--- Source document ---

A neural coding scheme reproducing foraging trajectories
NASA Astrophysics Data System (ADS)
Gutiérrez, Esther D.; Cabrera, Juan Luis
2015-12-01
The movement of many animals may follow Lévy patterns. The underlying generating neuronal dynamics of such a behavior is unknown. In this paper we show that a novel discovery of multifractality in winnerless competition (WLC) systems reveals a potential encoding mechanism that is translatable into two dimensional superdiffusive Lévy movements. The validity of our approach is tested on a conductance based neuronal model showing WLC and through the extraction of Lévy flights inducing fractals from recordings of rat hippocampus during open field foraging. Further insights are gained analyzing mice motor cortex neurons and non motor cell signals. The proposed mechanism provides a plausible explanation for the neuro-dynamical fundamentals of spatial searching patterns observed in animals (including humans) and illustrates an until now unknown way to encode information in neuronal temporal series.

--- Material shown ---

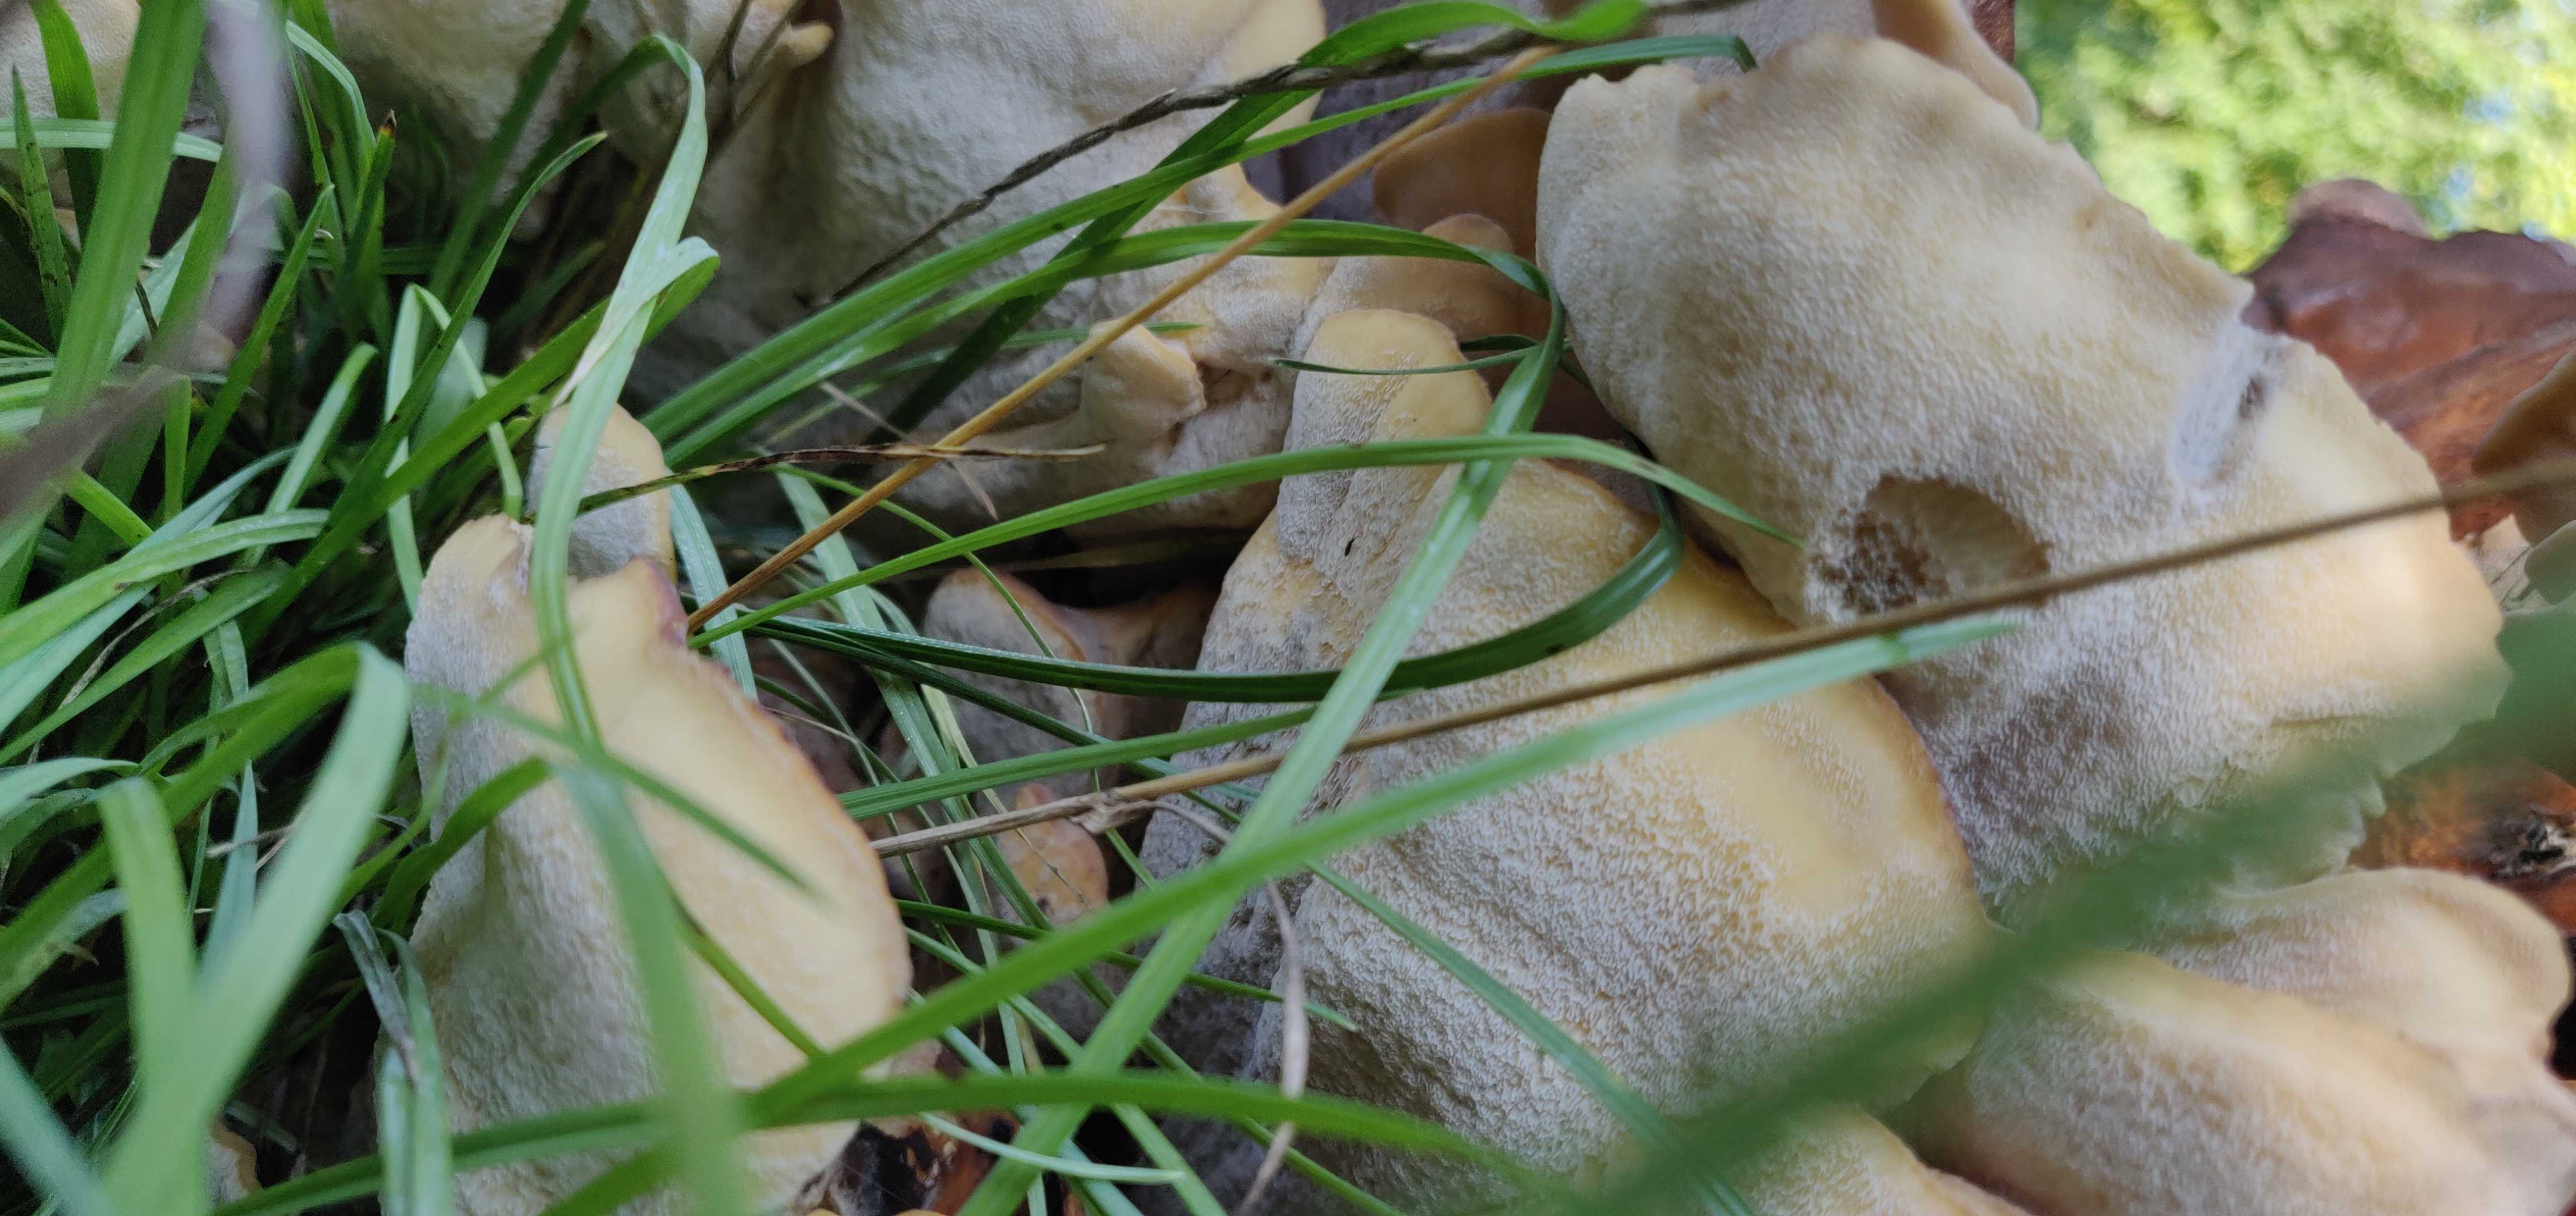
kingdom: Fungi
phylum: Basidiomycota
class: Agaricomycetes
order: Polyporales
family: Meripilaceae
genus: Meripilus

---

Reproduce the full abstract on neural coding and foraging trajectories word for word, from its title line through its final sentence.

Your solution -
A neural coding scheme reproducing foraging trajectories
NASA Astrophysics Data System (ADS)
Gutiérrez, Esther D.; Cabrera, Juan Luis
2015-12-01
The movement of many animals may follow Lévy patterns. The underlying generating neuronal dynamics of such a behavior is unknown. In this paper we show that a novel discovery of multifractality in winnerless competition (WLC) systems reveals a potential encoding mechanism that is translatable into two dimensional superdiffusive Lévy movements. The validity of our approach is tested on a conductance based neuronal model showing WLC and through the extraction of Lévy flights inducing fractals from recordings of rat hippocampus during open field foraging. Further insights are gained analyzing mice motor cortex neurons and non motor cell signals. The proposed mechanism provides a plausible explanation for the neuro-dynamical fundamentals of spatial searching patterns observed in animals (including humans) and illustrates an until now unknown way to encode information in neuronal temporal series.